Dividersi sempre di più,
polverizzarsi in frantumi “qualificanti”, farsi progressivamente più piccoli
per impedire alla vita di colpirci in quanto interi. Scindere ed atomizzare il
proprio essere “sé stessi” in un groviglio di porzioni slegate tra loro per
potersi così rintanare nelle più nascoste segrete, nel tentativo di rifuggire,
ancora una volta, dalla vita. L’uomo “curriculum
vitae”, iper-qualificato e dinamico, si comporta come quei vermi che,
subodorato il pericolo, si contraggono e intirizziscono per diminuire la
superficie che può essere colpita.
E così se sfortunatamente
fallissero in una loro “qualifica” il loro orgoglio personale non subirebbe nessun contraccolpo e ogni
presunto fallimento sarebbe solo un fallimento particolare. Il fluttuare delle qualifiche
(la riqualificazione tanto cara a Sindacati e governi progressisti e moderni),
infatti, consente ad un uomo
“parziale” di subire esclusivamente “sofferenze” e “sconfitte” parziali. Come
dire: egli è un po’ di tutto, ma mai un tutto che sia anche signore delle
proprie “qualità”. Non sarà un caso se Musil stesso lo descrive facendone
risaltare la mancanza di carattere, il suo essere un non-essere informe, una
banderuola in balia delle correnti, un uomo “così e così” : “questo
adora il denaro, l'ordine, la scienza, il calcolare, il misurare e il pesare,
ossia in fin dei conti lo spirito del denaro e dei suoi affini, e nello stesso
tempo lo deplora. Mentre durante le ore di lavoro martella e conteggia, e fuori
di quelle si comporta come un'orda di bambini, sbalestrata di eccesso in
eccesso dall'incalzante problema: e ora cosa facciamo”.

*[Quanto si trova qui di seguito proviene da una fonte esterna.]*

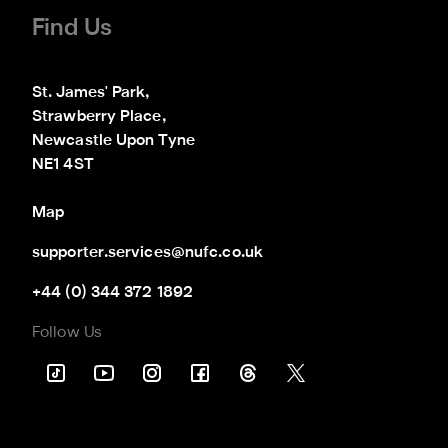
Find Us
St. James' Park,

Strawberry Place,

Newcastle Upon Tyne

NE1 4ST
Map
supporter.services@nufc.co.uk
+44 (0) 344 372 1892
Follow Us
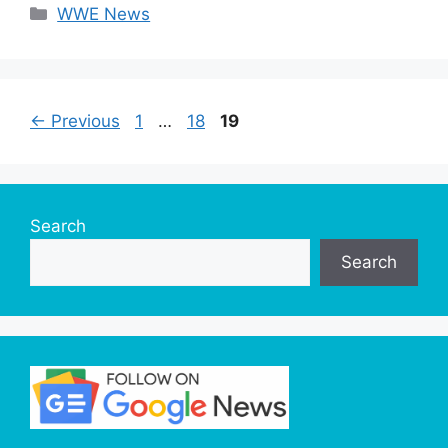
Categories
WWE News
Page
Page
Page
←
Previous
1
…
18
19
Search
Search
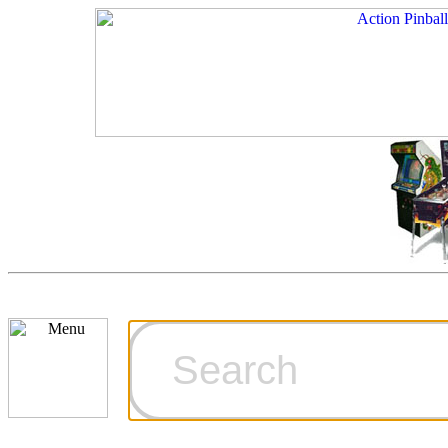
Cart
Ordering Inf
Games for S
Technical Art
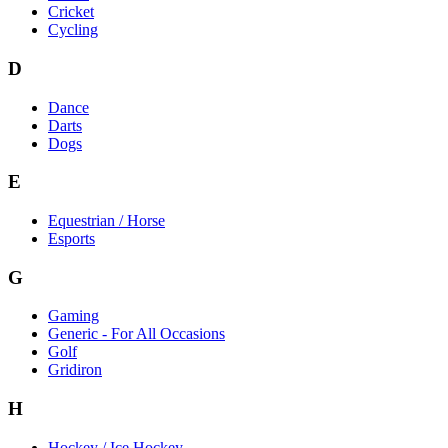
Cricket
Cycling
D
Dance
Darts
Dogs
E
Equestrian / Horse
Esports
G
Gaming
Generic - For All Occasions
Golf
Gridiron
H
Hockey / Ice Hockey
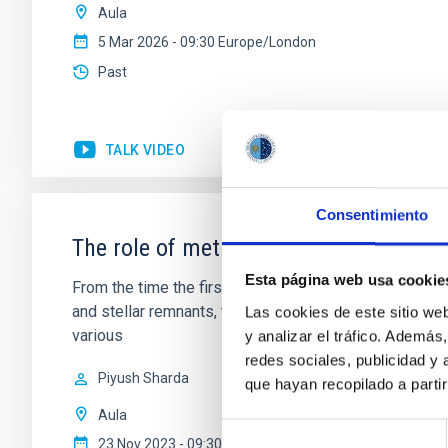
Aula
5 Mar 2026 - 09:30 Europe/London
Past
TALK VIDEO
Consentimiento
The role of metals from molecular clou
Esta página web usa cookie
From the time the first stars formed to the present-da
and stellar remnants, they are ubiquitously present e
Las cookies de este sitio we
various
y analizar el tráfico. Ademá
redes sociales, publicidad y
Piyush Sharda
que hayan recopilado a parti
Aula
Selección
23 Nov 2023 - 09:30 Europe/London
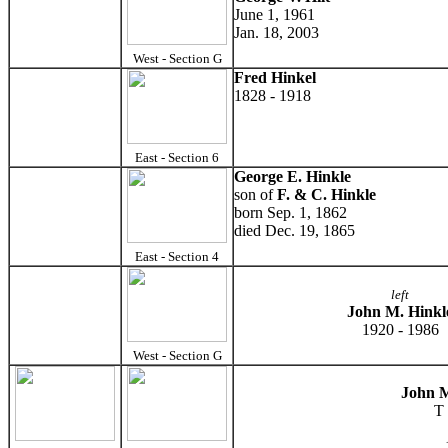
June 1, 1961
Jan. 18, 2003
West - Section G
Fred Hinkel
1828 - 1918
East - Section 6
George E. Hinkle
son of
F. & C. Hinkle
born Sep. 1, 1862
died Dec. 19, 1865
East - Section 4
left
John M. Hinkl
1920 - 1986
West - Section G
John M
T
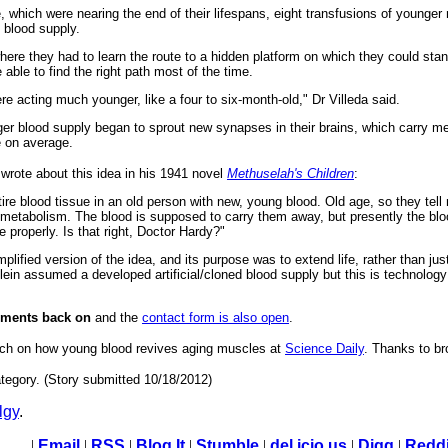
 which were nearing the end of their lifespans, eight transfusions of younger
l blood supply.
ere they had to learn the route to a hidden platform on which they could sta
able to find the right path most of the time.
e acting much younger, like a four to six-month-old," Dr Villeda said.
ger blood supply began to sprout new synapses in their brains, which carry m
e on average.
wrote about this idea in his 1941 novel
Methuselah's Children
:
ntire blood tissue in an old person with new, young blood. Old age, so they tell
metabolism. The blood is supposed to carry them away, but presently the bloo
properly. Is that right, Doctor Hardy?"
mplified version of the idea, and its purpose was to extend life, rather than jus
inlein assumed a developed artificial/cloned blood supply but this is technolo
mments back on
and the
contact form is also open
.
earch on how young blood revives aging muscles at
Science Daily
. Thanks to br
tegory. (Story submitted 10/18/2012)
lgy
.
|
Email
|
RSS
|
Blog It
|
Stumble
|
del.icio.us
|
Digg
|
Reddi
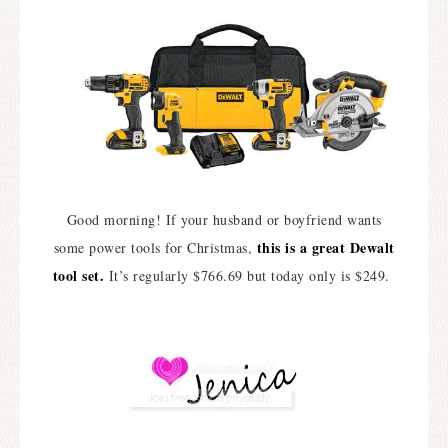
Good morning! If your husband or boyfriend wants
this is a great Dewalt
some power tools for Christmas,
tool set.
It’s regularly $766.69 but today only is $249.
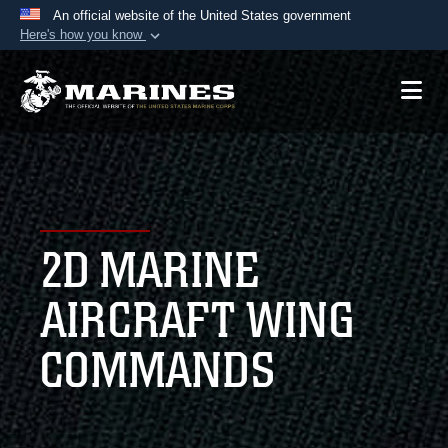
An official website of the United States government
Here's how you know
Official websites use .mil
A
.mil
website belongs to an official U.S.
Department of Defense organization in the United
States.
Secure .mil websites use HTTPS
A
lock (
)
or
https://
means you’ve safely
2D MARINE
connected to the .mil website. Share sensitive
information only on official, secure websites.
AIRCRAFT WING
COMMANDS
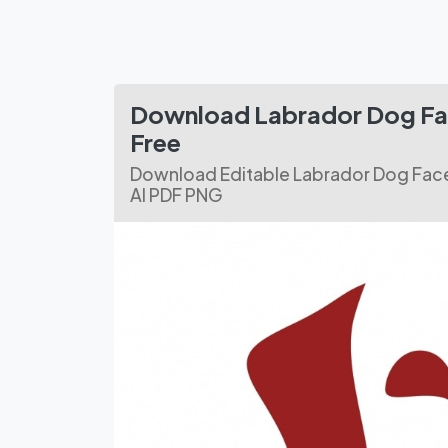
Download Labrador Dog Fa
Free
Download Editable Labrador Dog Face
AI PDF PNG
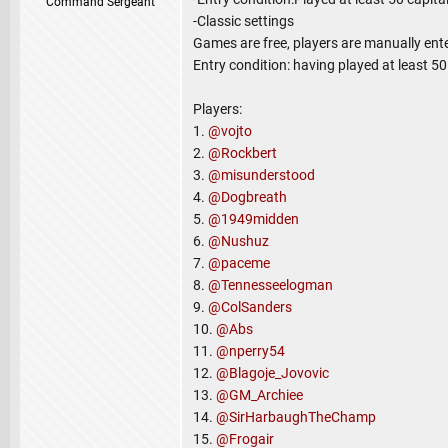
Command Sergeant
-Classic settings
Games are free, players are manually ent
Entry condition: having played at least 5
Players:
1.
@vojto
2.
@Rockbert
3.
@misunderstood
4.
@Dogbreath
5.
@1949midden
6.
@Nushuz
7.
@paceme
8.
@Tennesseelogman
9.
@ColSanders
10.
@Abs
11.
@nperry54
12.
@Blagoje_Jovovic
13.
@GM_Archiee
14.
@SirHarbaughTheChamp
15.
@Frogair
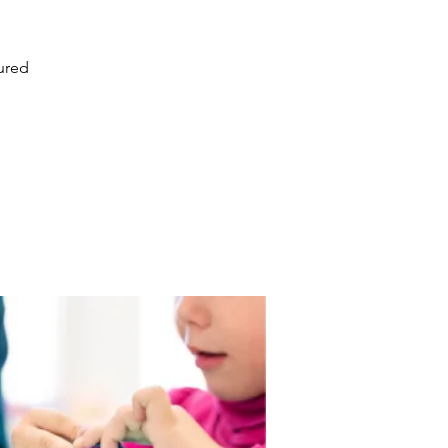
tured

Frantumare la totalità e con
essa l’uomo è infatti solo l’ultima “furbata” per rendere la vita meno faticosa
e più “semplice” (nel tedesco la parola “schlecht” (cattivo) è
prossima a “schlicht” (semplice)).
Un uomo simile
non può quindi non abbracciare la tesi liberal-capitalista che anima quelle
stesse imprese che gli consentono di “vivere”. Anche per l’”uomo senza qualità
iper-qualificato” infatti, la tesi “morale” da seguire è la stessa delle
aziende a cui ha voluto affidare l’onere della propria “dignità”: massimizzare
i profitti e ridurre i costi! Tradotto nella lingua degli uomini: ridurre le
sofferenze ed aumentare i de-vertimenti.
La vita sembra
così acquistare un valore solo se il “prezzo” le viene riconosciuto da qualcuno
disposto a pagarlo. Un “prezzo” che sembra poter essere saldato esclusivamente col
lavoro.
In questa nuova
Cacania del benessere, solo il lavoro può quindi restituire una dignità ad un
uomo che si vuole prima di tutto dipendente, per cui la vita, come una merce
cerca di trovare la propria collocazione dove c’è una domanda corrispondente, trova
il suo giusto prezzo solo sul mercato del lavoro (come quella delle vacche può
trovarlo sul mercato dei bovini).
All’autonomia
dell’homo faber preindustriale, che poteva
racchiudere la propria attività manuale nel prodotto finito, abbiamo sostituito
l’alienato lavoratore “qualificato” che, da solo, non sa fare quasi nulla.